Hearing the boyfriend was no longer around, he persuaded her to teach him to dance. They wound up going to a party at which, they ran into the old boyfriend. They were married 49 years.
Brooklyn or bust
Marilyn Levine was looking for love when she left home in Brooklyn to visit the Tamiment Resort in the Pocono Mountains in the late 1950s. She was a few years out of high school, and her mother told her to return with a phone number or two because, well, she wasn’t married yet.
Paul Weintraub just happened to be at the same resort, and the two hit it off when they met and started to chat. They spent the afternoon talking and walking amid the scenery and bustle of the place, and Levine was excited to share the news with her mother. But there was a hitch.
Weintraub lived in Philadelphia, so Levine’s mother labeled him “G.U.” — geographically undesirable. How could he sustain 100-mile round-trips to take her dining and dancing?
Weintraub thumbed through his address book and rang up an old buddy. Stan Selbst lived in New York, sympathized with his love-struck pal, and offered his spare room when Weintraub went north to see Levine. Married 62 years.

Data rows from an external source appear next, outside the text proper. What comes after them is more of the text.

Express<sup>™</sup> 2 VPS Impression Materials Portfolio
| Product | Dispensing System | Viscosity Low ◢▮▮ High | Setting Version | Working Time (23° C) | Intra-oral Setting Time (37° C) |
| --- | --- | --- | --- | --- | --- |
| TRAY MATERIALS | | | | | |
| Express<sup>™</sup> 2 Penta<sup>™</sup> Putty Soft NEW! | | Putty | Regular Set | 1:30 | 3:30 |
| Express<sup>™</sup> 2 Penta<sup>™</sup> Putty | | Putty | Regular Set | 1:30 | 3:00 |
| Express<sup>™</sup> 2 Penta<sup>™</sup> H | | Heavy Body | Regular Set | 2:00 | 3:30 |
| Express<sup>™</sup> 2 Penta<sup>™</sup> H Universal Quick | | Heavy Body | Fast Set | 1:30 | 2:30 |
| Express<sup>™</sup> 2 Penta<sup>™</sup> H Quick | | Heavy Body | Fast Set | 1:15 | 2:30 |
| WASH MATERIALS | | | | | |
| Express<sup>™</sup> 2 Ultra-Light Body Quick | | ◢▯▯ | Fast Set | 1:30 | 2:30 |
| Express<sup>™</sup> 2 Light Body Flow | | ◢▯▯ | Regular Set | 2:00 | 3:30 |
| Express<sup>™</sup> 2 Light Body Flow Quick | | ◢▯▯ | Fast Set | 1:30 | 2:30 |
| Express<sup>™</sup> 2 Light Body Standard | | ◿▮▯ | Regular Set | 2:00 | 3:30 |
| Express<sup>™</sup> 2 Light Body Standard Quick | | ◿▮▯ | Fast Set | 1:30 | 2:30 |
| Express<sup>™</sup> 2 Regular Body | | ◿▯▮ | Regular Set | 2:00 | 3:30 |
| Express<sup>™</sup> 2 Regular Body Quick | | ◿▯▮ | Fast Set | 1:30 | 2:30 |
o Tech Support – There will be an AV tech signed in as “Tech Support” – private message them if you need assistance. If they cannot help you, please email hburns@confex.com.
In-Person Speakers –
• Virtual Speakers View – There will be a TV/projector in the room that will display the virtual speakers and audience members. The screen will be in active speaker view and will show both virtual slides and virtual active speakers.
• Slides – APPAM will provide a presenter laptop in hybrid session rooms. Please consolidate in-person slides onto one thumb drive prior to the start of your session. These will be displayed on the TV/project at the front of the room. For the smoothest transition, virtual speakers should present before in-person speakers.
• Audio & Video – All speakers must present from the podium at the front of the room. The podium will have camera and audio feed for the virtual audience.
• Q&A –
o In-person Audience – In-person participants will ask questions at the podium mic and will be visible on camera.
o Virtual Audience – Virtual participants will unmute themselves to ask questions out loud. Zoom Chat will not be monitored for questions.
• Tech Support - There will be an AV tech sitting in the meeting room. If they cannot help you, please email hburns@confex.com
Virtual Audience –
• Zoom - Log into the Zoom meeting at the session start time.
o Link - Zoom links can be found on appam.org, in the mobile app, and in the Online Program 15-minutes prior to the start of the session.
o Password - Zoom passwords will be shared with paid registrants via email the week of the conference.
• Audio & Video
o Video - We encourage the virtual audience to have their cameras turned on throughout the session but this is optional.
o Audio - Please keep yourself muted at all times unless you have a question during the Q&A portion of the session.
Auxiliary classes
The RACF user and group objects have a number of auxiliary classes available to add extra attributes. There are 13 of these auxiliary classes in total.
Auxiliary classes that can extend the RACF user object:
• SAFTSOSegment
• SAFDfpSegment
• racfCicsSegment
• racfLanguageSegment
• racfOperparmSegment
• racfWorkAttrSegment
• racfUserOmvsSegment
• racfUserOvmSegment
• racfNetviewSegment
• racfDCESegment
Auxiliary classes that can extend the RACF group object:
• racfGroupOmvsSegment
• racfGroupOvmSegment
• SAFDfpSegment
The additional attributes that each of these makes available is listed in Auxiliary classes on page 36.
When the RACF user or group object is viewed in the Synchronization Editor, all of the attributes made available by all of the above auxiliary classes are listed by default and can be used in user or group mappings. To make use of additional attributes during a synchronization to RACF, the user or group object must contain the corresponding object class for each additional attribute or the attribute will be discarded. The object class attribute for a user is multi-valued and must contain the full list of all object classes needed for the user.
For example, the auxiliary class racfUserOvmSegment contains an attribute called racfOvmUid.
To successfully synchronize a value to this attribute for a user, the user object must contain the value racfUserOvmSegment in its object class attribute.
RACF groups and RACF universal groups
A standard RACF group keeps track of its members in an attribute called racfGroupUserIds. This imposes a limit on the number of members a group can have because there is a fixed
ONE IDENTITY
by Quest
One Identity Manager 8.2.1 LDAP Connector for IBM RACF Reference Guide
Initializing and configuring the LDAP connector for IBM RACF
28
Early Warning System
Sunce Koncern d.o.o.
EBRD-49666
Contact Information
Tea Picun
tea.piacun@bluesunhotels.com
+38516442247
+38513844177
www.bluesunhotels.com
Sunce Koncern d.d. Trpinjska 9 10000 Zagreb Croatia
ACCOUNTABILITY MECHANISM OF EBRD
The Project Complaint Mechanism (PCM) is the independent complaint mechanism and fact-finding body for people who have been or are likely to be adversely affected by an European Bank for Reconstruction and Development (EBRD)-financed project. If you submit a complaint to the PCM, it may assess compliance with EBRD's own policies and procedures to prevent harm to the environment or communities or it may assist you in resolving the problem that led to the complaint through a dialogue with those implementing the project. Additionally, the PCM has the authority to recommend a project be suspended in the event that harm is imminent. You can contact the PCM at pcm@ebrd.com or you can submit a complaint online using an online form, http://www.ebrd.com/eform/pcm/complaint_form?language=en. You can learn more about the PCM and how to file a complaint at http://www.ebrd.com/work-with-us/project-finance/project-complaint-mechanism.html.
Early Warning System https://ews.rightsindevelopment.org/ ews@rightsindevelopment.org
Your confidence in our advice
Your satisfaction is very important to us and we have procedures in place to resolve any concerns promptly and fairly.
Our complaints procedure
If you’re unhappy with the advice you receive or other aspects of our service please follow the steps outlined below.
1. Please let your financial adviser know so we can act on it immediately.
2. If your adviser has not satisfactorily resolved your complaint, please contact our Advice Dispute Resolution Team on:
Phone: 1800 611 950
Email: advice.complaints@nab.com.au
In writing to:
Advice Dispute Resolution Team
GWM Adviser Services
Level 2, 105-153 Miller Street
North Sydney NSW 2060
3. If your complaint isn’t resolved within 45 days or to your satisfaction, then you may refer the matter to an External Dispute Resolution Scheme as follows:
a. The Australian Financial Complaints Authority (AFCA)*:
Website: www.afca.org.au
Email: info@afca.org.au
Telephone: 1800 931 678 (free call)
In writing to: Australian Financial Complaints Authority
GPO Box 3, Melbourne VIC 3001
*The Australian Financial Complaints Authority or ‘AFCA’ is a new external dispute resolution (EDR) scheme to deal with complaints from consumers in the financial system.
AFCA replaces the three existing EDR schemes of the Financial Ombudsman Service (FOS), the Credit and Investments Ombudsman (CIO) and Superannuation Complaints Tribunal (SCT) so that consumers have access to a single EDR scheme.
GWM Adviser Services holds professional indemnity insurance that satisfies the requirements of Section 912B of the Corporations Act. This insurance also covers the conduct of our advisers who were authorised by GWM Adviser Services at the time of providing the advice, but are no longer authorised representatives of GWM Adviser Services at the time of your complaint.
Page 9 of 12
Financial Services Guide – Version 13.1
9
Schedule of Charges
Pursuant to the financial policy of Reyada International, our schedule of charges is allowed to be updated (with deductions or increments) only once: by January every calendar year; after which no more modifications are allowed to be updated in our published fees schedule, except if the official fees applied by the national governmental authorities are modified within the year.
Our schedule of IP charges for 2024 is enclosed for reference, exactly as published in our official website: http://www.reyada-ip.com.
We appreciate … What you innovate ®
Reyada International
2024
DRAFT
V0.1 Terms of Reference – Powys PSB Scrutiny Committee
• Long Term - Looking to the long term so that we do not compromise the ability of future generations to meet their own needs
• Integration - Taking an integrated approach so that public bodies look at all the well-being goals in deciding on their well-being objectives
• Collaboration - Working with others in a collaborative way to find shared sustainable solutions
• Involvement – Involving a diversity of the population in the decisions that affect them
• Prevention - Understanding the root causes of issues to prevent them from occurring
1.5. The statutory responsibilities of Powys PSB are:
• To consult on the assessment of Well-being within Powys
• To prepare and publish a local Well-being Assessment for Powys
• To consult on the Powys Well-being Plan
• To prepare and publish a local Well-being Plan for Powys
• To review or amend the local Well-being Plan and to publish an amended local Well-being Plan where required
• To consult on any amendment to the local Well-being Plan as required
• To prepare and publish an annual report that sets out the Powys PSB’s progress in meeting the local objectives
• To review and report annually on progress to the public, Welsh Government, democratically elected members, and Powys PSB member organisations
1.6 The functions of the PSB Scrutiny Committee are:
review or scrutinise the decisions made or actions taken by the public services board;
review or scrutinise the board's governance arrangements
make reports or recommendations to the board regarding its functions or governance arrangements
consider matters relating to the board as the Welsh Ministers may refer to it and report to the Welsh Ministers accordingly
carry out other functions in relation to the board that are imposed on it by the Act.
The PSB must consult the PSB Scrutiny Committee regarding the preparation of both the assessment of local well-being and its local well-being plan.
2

From rides home to a real date
Sharon Bajorek and Marianne Avery were best friends as teenagers in Chicago. Bajorek stopped often at Avery’s house after school, and they listened to music, talked about stuff, and hung out until dinnertime.
Sometimes, Bill Avery, Marianne’s older brother, gave Bajorek a ride home in his car. “But I didn’t pay much attention to him,” she said.
Then, one day … “It just happened,” Bajorek said. Bill was driving her home and asked for a date. Just like that.
So they caught a movie at the drive-in. “I guess it was just meant to be,” Bajorek said. Married 62 years.